Cari amici, bellissimo è l’incontro tra il profeta e la vedova a Sarèpta. Il profeta chiede, la vedova mette a disposizione quello che aveva, cioè la legna raccolta, l’orcio dell’olio e un po’ di farina, poi sarà la fede in Dio a far sí che l’olio non diminuisca e che la farina non si esaurisca!

Il profeta e la vedova insieme contemplano la bellezza della Provvidenza di Dio. Insieme dobbiamo contemplare la bellezza di chi vuole condividere un tratto di strada con noi, sia pur in un silenzio orante e gioioso, nellincontrarci e nel vederci crescere! Cari catechisti, educatori, vi voglio bene!

Il vostro servizio gratuito e generoso, nonostante i pugni nello stomaco che riceviamo, è sempre gradito a Dio! Non ci sono né in cielo né in terra “luoghi riservati” per i laureati e luoghi per gli ignoranti e i poveri che abbassano la testa! C’è solo Dio che ci accoglie, perché ci Ama, ci Salva e ci vuole Comunità “Fraterna” attraverso la sua Parola e l‘Eucaristia.

Voi lo sapete bene, ne fate esperienza nella preghiera comunitaria e personale: questo deve bastarci, solo Dio! Bellissimo quello che dice Chiara Lubich in un suo messaggio: Una sola parola contiene tutto ed è la vostra esperienza d’Amore vissuta in Dio! Come direbbe qualcuno: “Amare Gesù Abbandonato, ovunque egli si trovi”.
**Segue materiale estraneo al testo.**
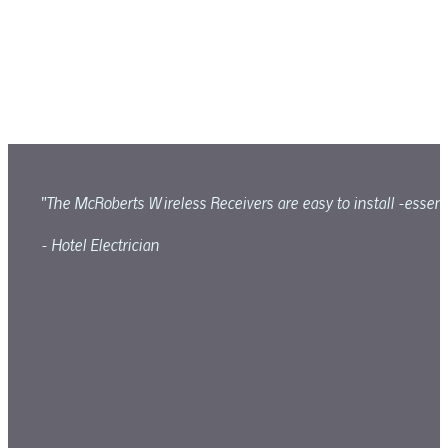
"The McRoberts Wireless Receivers are easy to install -essenti
- Hotel Electrician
Preghiamo Gesù, dicendo: Sei tu Signore l’unico mio bene! Dobbiamo Amare chi ci vuole bene e chi ci vuole male. Qualcuno dice mi butto per andare a cercare Gesù abbandonato. No! Stai fermo! E Lui che viene quando crede di venire. Dobbiamo sceglierlo come esclusivo, quando lui viene, quando lui non viene, sappiamo di averlo sempre con noi.

È Lui che non ci fa affondare nei dolori, è Lui che non ci fa esaltare nelle gioie! Questa è l‘opera dello Spirito Santo. Questo ripeto con gioia a Voi, cari Catechisti, a voi ragazzi, giovani, genitori, anziani, ammalati, in questo tempo di pandemia dico: non sprechiamo parole, ma radichiamoci in Cristo con tutto il nostro essere. Ragioniamo con la nostra testa, nella mitezza e nell’obbedienza che Cristo insegna e chiede alla sua Chiesa!

Abbiamo ascoltato il Vangelo secondo Marco che ci esorta ad amare come la vedova, che Gesù fissa e indica ai suoi discepoli come esempio di Amore! Senza fare i conti secondo il proprio interesse, anzi donare con coraggio come la vedova dona tutto quello che Dio mette a nostra disposizione.  Amare è l’azione posta con tutto il nostro essere, che intercorre tra l’Amato e l’Amante e crea comunione. In questa azione noi tutti, cari Catechisti, educatori, siamo strumento nelle mani di Dio!

Educare, oggi, implica forza, coraggio e determinazione, frutti dello Spirito Santo!

Preghiamo, perché il nostro agire sia mosso dallo Spirito Santo! Il nostro sguardo sia fisso su di Lui! Buon cammino! Cristo Regni!